The potential impact of Delta has been a known risk to investors for weeks. Its public-health implications are clearly a concern, and businesses are suffering with the so-called “pingdemic” of workers instructed by apps to isolate. But bluntly, Delta matters to markets only to the extent that it might push major economies back in to strict, economically punishing lockdowns. Right now, that seems politically toxic.

“We’re as worried as everyone else about the Delta variant,” wrote Oliver Brennan, senior macro strategist at Britain-based TS Lombard in a note. “But, objectively, our investment case is unswayed by the current virus wave: the link between cases and hospitalizations in this wave is weak. Don’t let your heart rule your head.”

One senior bond-trading banker in London thinks he has the answer to what is really going on here. “Well, it is August.” Calendar confusion aside, his point is that markets are in holiday mode.

It’s quiet, moves are generally small and slow, and many traders and investors desperate for a change of scene have hit the beach. Such sleepy summer days are, in any year, often characterized by abrupt, seemingly random shocks in the associated poor trading conditions.

“You often see these flights to quality, particularly during the summer,” says Mark Dowding, chief investment officer at BlueBay Asset Management LLP in London. “A lot of the flow is down to the machines and the models and you are left scratching your head. You can have days like [last] Monday when it looks like the sky is falling, then you have other days when it’s all Goldilocks.”

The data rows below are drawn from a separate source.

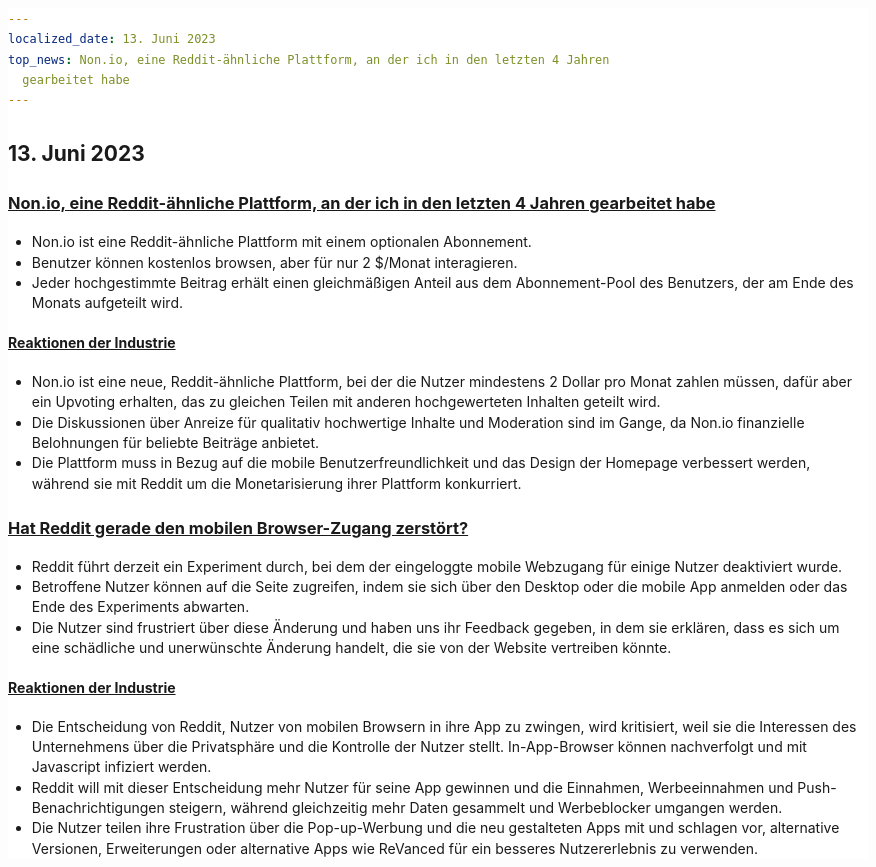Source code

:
 ```yaml
---
localized_date: 13. Juni 2023
top_news: Non.io, eine Reddit-ähnliche Plattform, an der ich in den letzten 4 Jahren
  gearbeitet habe
---
```


## 13. Juni 2023

### [Non.io, eine Reddit-ähnliche Plattform, an der ich in den letzten 4 Jahren gearbeitet habe](https://non.io)

- Non.io ist eine Reddit-ähnliche Plattform mit einem optionalen Abonnement.
- Benutzer können kostenlos browsen, aber für nur 2 $/Monat interagieren.
- Jeder hochgestimmte Beitrag erhält einen gleichmäßigen Anteil aus dem Abonnement-Pool des Benutzers, der am Ende des Monats aufgeteilt wird.

#### [Reaktionen der Industrie](http://news.ycombinator.com/item?id=36296695)

- Non.io ist eine neue, Reddit-ähnliche Plattform, bei der die Nutzer mindestens 2 Dollar pro Monat zahlen müssen, dafür aber ein Upvoting erhalten, das zu gleichen Teilen mit anderen hochgewerteten Inhalten geteilt wird.
- Die Diskussionen über Anreize für qualitativ hochwertige Inhalte und Moderation sind im Gange, da Non.io finanzielle Belohnungen für beliebte Beiträge anbietet.
- Die Plattform muss in Bezug auf die mobile Benutzerfreundlichkeit und das Design der Homepage verbessert werden, während sie mit Reddit um die Monetarisierung ihrer Plattform konkurriert.

### [Hat Reddit gerade den mobilen Browser-Zugang zerstört?](https://reddit.com/r/help/comments/135tly1/helpdid_reddit_just_destroy_mobile_browser_access/)

- Reddit führt derzeit ein Experiment durch, bei dem der eingeloggte mobile Webzugang für einige Nutzer deaktiviert wurde.
- Betroffene Nutzer können auf die Seite zugreifen, indem sie sich über den Desktop oder die mobile App anmelden oder das Ende des Experiments abwarten.
- Die Nutzer sind frustriert über diese Änderung und haben uns ihr Feedback gegeben, in dem sie erklären, dass es sich um eine schädliche und unerwünschte Änderung handelt, die sie von der Website vertreiben könnte.

#### [Reaktionen der Industrie](http://news.ycombinator.com/item?id=36287411)

- Die Entscheidung von Reddit, Nutzer von mobilen Browsern in ihre App zu zwingen, wird kritisiert, weil sie die Interessen des Unternehmens über die Privatsphäre und die Kontrolle der Nutzer stellt. In-App-Browser können nachverfolgt und mit Javascript infiziert werden.
- Reddit will mit dieser Entscheidung mehr Nutzer für seine App gewinnen und die Einnahmen, Werbeeinnahmen und Push-Benachrichtigungen steigern, während gleichzeitig mehr Daten gesammelt und Werbeblocker umgangen werden.
- Die Nutzer teilen ihre Frustration über die Pop-up-Werbung und die neu gestalteten Apps mit und schlagen vor, alternative Versionen, Erweiterungen oder alternative Apps wie ReVanced für ein besseres Nutzererlebnis zu verwenden.
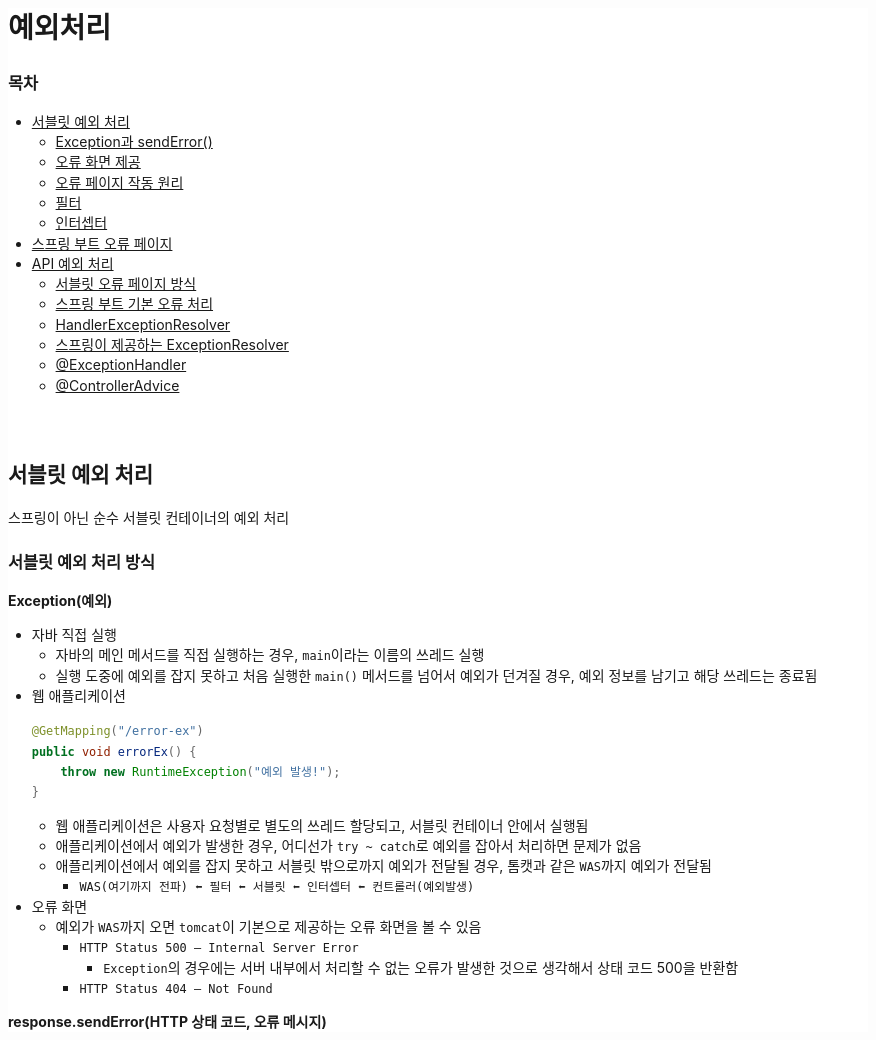 # 예외처리

### 목차
- [서블릿 예외 처리](#서블릿-예외-처리)
  - [Exception과 sendError()](#서블릿-예외-처리-방식)
  - [오류 화면 제공](#오류-화면-제공)
  - [오류 페이지 작동 원리](#오류-페이지-작동-원리)
  - [필터](#필터)
  - [인터셉터](#인터셉터)
- [스프링 부트 오류 페이지](#스프링-부트-오류-페이지)
- [API 예외 처리](#API-예외-처리)
  - [서블릿 오류 페이지 방식](#서블릿-오류-페이지-방식)
  - [스프링 부트 기본 오류 처리](#스프링-부트-기본-오류-처리)
  - [HandlerExceptionResolver](#HandlerExceptionResolver)
  - [스프링이 제공하는 ExceptionResolver](#스프링이-제공하는-ExceptionResolver)
  - [@ExceptionHandler](#@ExceptionHandler)
  - [@ControllerAdvice](#@ControllerAdvice)


<br/>

## 서블릿 예외 처리

스프링이 아닌 순수 서블릿 컨테이너의 예외 처리

### 서블릿 예외 처리 방식

**Exception(예외)**

- 자바 직접 실행
  - 자바의 메인 메서드를 직접 실행하는 경우, `main`이라는 이름의 쓰레드 실행
  - 실행 도중에 예외를 잡지 못하고 처음 실행한 `main()` 메서드를 넘어서 예외가 던겨질 경우, 예외 정보를 남기고 해당 쓰레드는 종료됨
- 웹 애플리케이션
    ```java
    @GetMapping("/error-ex")
    public void errorEx() {
        throw new RuntimeException("예외 발생!"); 
    }
    ```
  - 웹 애플리케이션은 사용자 요청별로 별도의 쓰레드 할당되고, 서블릿 컨테이너 안에서 실행됨
  - 애플리케이션에서 예외가 발생한 경우, 어디선가 `try ~ catch`로 예외를 잡아서 처리하면 문제가 없음
  - 애플리케이션에서 예외를 잡지 못하고 서블릿 밖으로까지 예외가 전달될 경우, 톰캣과 같은 `WAS`까지 예외가 전달됨
    - `WAS(여기까지 전파) ⬅ 필터 ⬅ 서블릿 ⬅ 인터셉터 ⬅ 컨트롤러(예외발생)`
- 오류 화면
  - 예외가 `WAS`까지 오면 `tomcat`이 기본으로 제공하는 오류 화면을 볼 수 있음
    - `HTTP Status 500 – Internal Server Error`
      - `Exception`의 경우에는 서버 내부에서 처리할 수 없는 오류가 발생한 것으로 생각해서 상태 코드 500을 반환함
    - `HTTP Status 404 – Not Found`

**response.sendError(HTTP 상태 코드, 오류 메시지)**
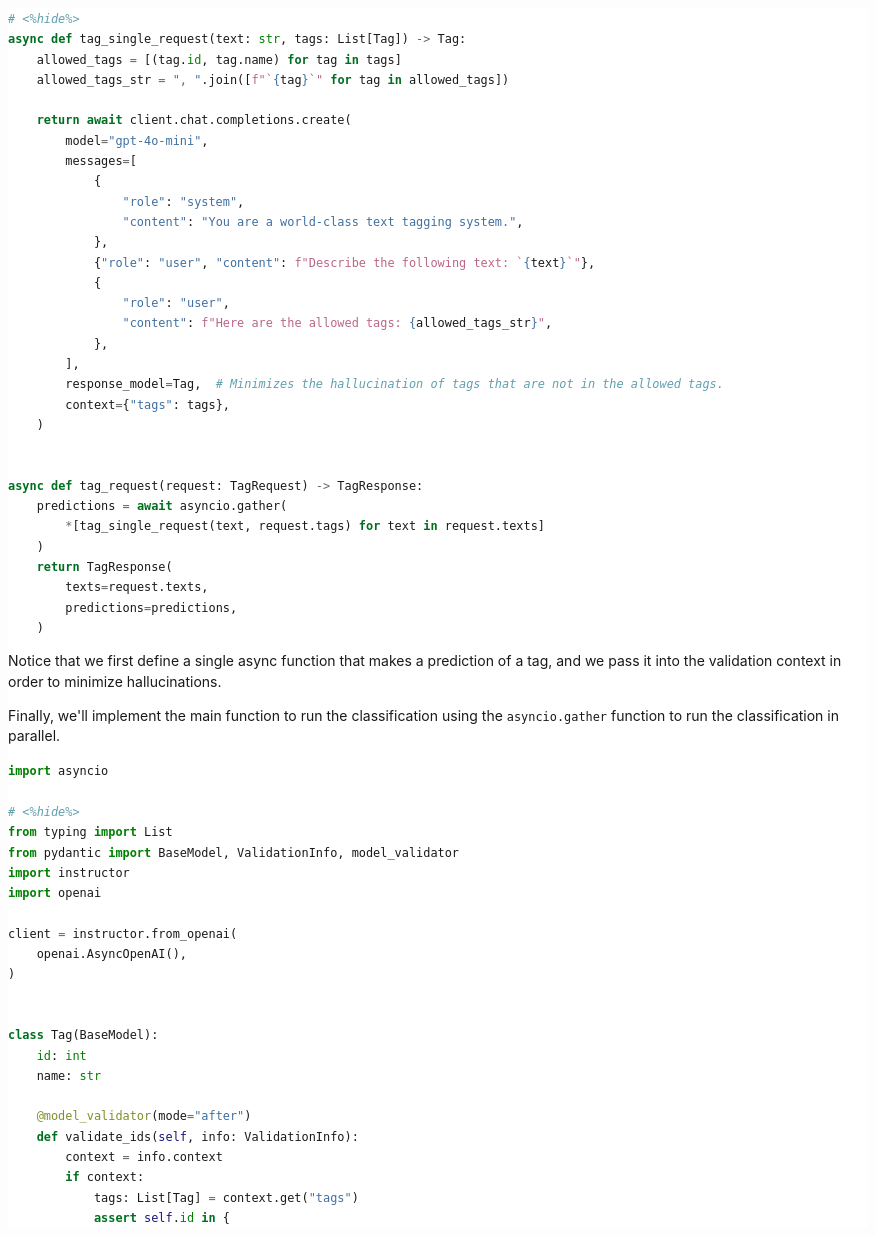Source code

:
 ```python
# <%hide%>
async def tag_single_request(text: str, tags: List[Tag]) -> Tag:
    allowed_tags = [(tag.id, tag.name) for tag in tags]
    allowed_tags_str = ", ".join([f"`{tag}`" for tag in allowed_tags])

    return await client.chat.completions.create(
        model="gpt-4o-mini",
        messages=[
            {
                "role": "system",
                "content": "You are a world-class text tagging system.",
            },
            {"role": "user", "content": f"Describe the following text: `{text}`"},
            {
                "role": "user",
                "content": f"Here are the allowed tags: {allowed_tags_str}",
            },
        ],
        response_model=Tag,  # Minimizes the hallucination of tags that are not in the allowed tags.
        context={"tags": tags},
    )


async def tag_request(request: TagRequest) -> TagResponse:
    predictions = await asyncio.gather(
        *[tag_single_request(text, request.tags) for text in request.texts]
    )
    return TagResponse(
        texts=request.texts,
        predictions=predictions,
    )
```

Notice that we first define a single async function that makes a prediction of a tag, and we pass it into the validation context in order to minimize hallucinations.

Finally, we'll implement the main function to run the classification using the `asyncio.gather` function to run the classification in parallel.

```python
import asyncio

# <%hide%>
from typing import List
from pydantic import BaseModel, ValidationInfo, model_validator
import instructor
import openai

client = instructor.from_openai(
    openai.AsyncOpenAI(),
)


class Tag(BaseModel):
    id: int
    name: str

    @model_validator(mode="after")
    def validate_ids(self, info: ValidationInfo):
        context = info.context
        if context:
            tags: List[Tag] = context.get("tags")
            assert self.id in {
```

Bond investors and traders agree that “their” market is somewhat skittish at the moment, just as it was in the opposite direction in February. Then, yields shot higher alarmingly quickly in a rush among asset managers to dump bonds in preparation for higher growth and inflation. Now yields are demonstrating the same clunky, stop-start illiquidity on the way down.

“The [U.S. Federal Reserve Board] has said, ‘We’re watching the data,’ so it’s not giving very clear leadership,” Mr. Dowding says, adding that this leaves the bond market a little unmoored.

Summertime silly season is not a new phenomenon. Nor, sadly, is the Delta variant. But both are likely to combine to create further slip-ups in the coming weeks and months.

Kasper Elmgreen, head of equities at Amundi SA in Dublin, says markets are starting to worry about what is “on the other side” of the COVID-19 pandemic after a very strong reflation trade.

“You can be double vaccinated and still get this. That was not the narrative last year. It’s less black and white,” he says.

Brace for bumps in the road, Mr. Elmgreen adds: “This is not a straight line. This was never going to be a straight line.”